Ohne Preisbindung werde es nicht mehr lange dauern, bis die Krankenkassen unter Hinweis auf das Wirtschaftlichkeitsgebot begännen, ihre Patienten zugunsten von Versendern von der bisherigen Versorgung durch die Präsenzapotheken wegzusteuern, warnen Verband und Kammer.
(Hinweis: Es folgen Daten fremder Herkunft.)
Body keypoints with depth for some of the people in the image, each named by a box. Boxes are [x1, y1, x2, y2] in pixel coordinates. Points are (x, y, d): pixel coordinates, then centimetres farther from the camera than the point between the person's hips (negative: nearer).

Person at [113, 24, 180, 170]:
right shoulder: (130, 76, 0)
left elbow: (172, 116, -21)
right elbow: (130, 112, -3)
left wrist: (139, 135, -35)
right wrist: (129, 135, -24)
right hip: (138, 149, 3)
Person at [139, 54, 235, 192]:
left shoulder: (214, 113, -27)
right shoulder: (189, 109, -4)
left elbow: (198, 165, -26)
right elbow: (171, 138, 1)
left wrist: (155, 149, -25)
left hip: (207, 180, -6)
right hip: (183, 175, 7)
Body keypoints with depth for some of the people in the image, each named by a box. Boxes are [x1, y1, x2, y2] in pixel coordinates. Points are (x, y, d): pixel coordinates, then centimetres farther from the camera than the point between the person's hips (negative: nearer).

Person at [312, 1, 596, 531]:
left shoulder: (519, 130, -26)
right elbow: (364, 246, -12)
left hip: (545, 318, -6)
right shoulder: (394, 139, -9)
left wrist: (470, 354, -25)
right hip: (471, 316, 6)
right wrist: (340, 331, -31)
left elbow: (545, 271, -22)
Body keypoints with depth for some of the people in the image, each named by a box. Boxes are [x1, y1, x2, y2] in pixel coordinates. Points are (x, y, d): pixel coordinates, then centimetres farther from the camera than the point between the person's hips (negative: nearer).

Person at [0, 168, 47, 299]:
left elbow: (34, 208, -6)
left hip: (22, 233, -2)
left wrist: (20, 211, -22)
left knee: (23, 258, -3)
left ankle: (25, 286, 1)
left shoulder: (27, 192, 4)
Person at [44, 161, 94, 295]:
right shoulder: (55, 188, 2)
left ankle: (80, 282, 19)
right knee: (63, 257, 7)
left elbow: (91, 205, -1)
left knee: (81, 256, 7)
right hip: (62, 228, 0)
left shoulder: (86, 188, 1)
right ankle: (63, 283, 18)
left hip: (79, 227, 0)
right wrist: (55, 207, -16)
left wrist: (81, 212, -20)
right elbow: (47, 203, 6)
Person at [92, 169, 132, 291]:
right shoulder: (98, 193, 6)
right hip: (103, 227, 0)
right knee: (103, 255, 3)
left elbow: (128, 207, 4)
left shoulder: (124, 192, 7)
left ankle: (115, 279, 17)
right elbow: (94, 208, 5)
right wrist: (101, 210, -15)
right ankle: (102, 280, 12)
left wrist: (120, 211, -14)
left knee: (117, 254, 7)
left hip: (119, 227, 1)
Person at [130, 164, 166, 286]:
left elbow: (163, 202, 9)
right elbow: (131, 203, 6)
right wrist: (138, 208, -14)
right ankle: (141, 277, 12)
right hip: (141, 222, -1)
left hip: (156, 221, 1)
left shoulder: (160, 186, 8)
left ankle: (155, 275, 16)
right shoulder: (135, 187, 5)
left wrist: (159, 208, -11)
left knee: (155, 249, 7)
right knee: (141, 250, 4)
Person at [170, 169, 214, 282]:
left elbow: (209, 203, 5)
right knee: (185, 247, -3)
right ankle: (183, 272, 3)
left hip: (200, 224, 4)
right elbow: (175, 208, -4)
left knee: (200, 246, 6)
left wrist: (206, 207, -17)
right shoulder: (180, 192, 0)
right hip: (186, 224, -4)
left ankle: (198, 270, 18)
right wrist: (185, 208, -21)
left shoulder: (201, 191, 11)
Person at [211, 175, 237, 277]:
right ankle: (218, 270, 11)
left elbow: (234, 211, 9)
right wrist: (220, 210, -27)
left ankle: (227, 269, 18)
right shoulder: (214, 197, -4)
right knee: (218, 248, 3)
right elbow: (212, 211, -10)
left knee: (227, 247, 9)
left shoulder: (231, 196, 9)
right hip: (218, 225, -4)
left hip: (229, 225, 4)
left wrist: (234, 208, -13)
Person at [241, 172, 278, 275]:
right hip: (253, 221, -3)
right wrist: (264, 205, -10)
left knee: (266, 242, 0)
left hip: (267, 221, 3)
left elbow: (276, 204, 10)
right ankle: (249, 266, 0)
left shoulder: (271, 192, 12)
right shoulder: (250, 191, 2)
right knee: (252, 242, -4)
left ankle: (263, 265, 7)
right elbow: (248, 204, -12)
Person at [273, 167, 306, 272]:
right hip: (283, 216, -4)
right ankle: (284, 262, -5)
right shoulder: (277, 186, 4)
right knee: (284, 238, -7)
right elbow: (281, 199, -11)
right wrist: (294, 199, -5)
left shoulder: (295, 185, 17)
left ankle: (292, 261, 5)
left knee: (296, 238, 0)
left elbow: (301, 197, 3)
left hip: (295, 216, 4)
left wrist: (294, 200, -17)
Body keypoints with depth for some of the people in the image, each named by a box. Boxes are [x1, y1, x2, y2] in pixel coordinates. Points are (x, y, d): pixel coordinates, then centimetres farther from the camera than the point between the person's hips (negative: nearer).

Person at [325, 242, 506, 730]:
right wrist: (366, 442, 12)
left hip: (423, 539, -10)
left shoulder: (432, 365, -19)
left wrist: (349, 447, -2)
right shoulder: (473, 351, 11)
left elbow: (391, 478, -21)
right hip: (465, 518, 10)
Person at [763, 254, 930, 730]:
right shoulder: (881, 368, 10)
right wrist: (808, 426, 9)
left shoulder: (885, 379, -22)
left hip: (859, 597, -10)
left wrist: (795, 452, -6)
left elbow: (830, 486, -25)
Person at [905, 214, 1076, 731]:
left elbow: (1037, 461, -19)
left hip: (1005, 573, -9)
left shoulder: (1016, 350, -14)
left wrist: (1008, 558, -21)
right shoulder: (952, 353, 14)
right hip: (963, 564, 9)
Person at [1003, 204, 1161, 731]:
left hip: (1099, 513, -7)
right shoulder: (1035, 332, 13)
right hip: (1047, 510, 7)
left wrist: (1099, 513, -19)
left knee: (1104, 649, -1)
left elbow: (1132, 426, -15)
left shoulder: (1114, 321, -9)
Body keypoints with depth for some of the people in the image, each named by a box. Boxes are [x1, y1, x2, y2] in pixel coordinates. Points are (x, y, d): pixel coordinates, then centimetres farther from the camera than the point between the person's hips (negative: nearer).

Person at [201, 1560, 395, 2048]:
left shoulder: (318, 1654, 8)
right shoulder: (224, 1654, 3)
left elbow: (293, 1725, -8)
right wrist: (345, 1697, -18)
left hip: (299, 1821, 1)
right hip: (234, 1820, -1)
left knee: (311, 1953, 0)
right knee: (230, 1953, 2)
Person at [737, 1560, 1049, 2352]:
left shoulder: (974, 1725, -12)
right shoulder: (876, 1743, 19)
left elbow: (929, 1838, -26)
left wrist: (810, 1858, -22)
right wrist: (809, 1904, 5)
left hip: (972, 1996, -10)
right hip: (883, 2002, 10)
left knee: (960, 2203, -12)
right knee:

Damit gehe die Wahlfreiheit zur Auswahl der Apotheke des Vertrauens verloren. „Dies würde den Anfang vom Ende der deutschen Präsenzapotheke bedeuten“, so Michels und Overwiening.

Immerhin seien sich alle politischen Akteure einig, dass die im Zuge des EuGH-Urteils eingetretene Wettbewerbsverzerrung zwischen Versendern aus dem EU-Ausland und deutschen Apotheken nicht hinnehmbar sei. Die zu diesem Thema von der Bundes-SPD bislang unterbreiteten Vorschläge überzeugten allerdings in keiner Weise. In jedem Fall müssten sich alle künftigen Vorschläge aus der Politik an einem Versandhandelsverbot für verschreibungspflichtige Arzneimittel messen lassen.

„Wir werden alles daran setzen, dieses Thema sowohl auf Landes- als auch auf Bundesebene auf der politischen Agenda zu halten“, kündigen Michels und Overwiening an. Dazu soll die NRW-Landtagswahl genutzt werden.